Excerpted passage
Russian Eastern Orthodox bishop of the Russian Orthodox Old-Rite Church

Bishop Gregory (Григорий, secular name Gennady Vasilyevich Korobeinikov, Геннадий Васильевич Коробейников; born 9 October 1948) is a bishop in the Russian Orthodox Old-Rite Church (RORC). He has been the Old Believer bishop of Tomsk since 2015.

==Personal life==
Korobeynikov was born into a large family of Old Believers who were peasant farmers in the small town of Chernaya Rechka about 79 km from Izhevsk. He was the youngest of nine children. In his youth most of his family moved to the city of Izhevsk, where he graduated from high school, and later attended the Sarapul College of Food Industry. After serving in the Soviet Army, he returned to the city of Izhevsk, where he worked at a factory, being a member of the Izhevsk Old Believer community of the Protection of the Holy Virgin. In 1971 he married Anna Zadvornova in Novosibirsk. The two had 9 children and 28 grandchildren. His wife died on 25 December 2014.

Input data

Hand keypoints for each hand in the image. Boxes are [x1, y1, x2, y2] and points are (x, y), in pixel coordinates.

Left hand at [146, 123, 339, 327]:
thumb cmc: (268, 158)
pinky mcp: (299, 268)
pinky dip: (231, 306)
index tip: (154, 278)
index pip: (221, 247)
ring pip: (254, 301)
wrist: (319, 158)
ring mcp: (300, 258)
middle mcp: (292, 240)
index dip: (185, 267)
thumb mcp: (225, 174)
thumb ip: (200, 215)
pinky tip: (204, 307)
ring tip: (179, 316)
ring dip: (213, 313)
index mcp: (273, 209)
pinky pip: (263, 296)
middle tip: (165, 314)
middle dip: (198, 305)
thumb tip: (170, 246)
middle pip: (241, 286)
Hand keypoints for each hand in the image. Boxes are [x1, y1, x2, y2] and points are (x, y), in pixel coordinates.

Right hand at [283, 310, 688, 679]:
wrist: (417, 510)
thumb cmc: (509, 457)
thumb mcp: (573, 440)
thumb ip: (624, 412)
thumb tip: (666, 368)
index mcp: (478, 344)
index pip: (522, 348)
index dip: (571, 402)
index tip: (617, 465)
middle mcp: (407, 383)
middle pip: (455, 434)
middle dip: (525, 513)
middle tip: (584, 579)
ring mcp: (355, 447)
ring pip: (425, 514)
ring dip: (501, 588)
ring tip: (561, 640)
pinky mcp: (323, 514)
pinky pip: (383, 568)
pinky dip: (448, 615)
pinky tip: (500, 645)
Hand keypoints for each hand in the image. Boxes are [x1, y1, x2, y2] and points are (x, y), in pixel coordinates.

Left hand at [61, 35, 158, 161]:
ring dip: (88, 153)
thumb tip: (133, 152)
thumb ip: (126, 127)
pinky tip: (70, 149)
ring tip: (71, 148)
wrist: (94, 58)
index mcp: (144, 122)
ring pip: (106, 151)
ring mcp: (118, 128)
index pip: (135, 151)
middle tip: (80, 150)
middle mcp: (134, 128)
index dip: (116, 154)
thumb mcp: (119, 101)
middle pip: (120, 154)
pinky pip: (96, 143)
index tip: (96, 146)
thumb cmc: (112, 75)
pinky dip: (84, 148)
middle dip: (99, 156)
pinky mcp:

Exercises to complete
a - In the biography of Bishop Gregory, rewrite the passage starting with "Bishop Gregory (Григорий, secular" and going on through "Tomsk since 2015.", substituting "Novosibirsk" for "Tomsk".
b - According to the biography of Bishop Gregory, in which city did Korobeynikov marry Anna Zadvornova?

Answers to the tasks
a -
Bishop Gregory (Григорий, secular name Gennady Vasilyevich Korobeinikov, Геннадий Васильевич Коробейников; born 9 October 1948) is a bishop in the Russian Orthodox Old-Rite Church (RORC). He has been the Old Believer bishop of Novosibirsk since 2015.

b - Novosibirsk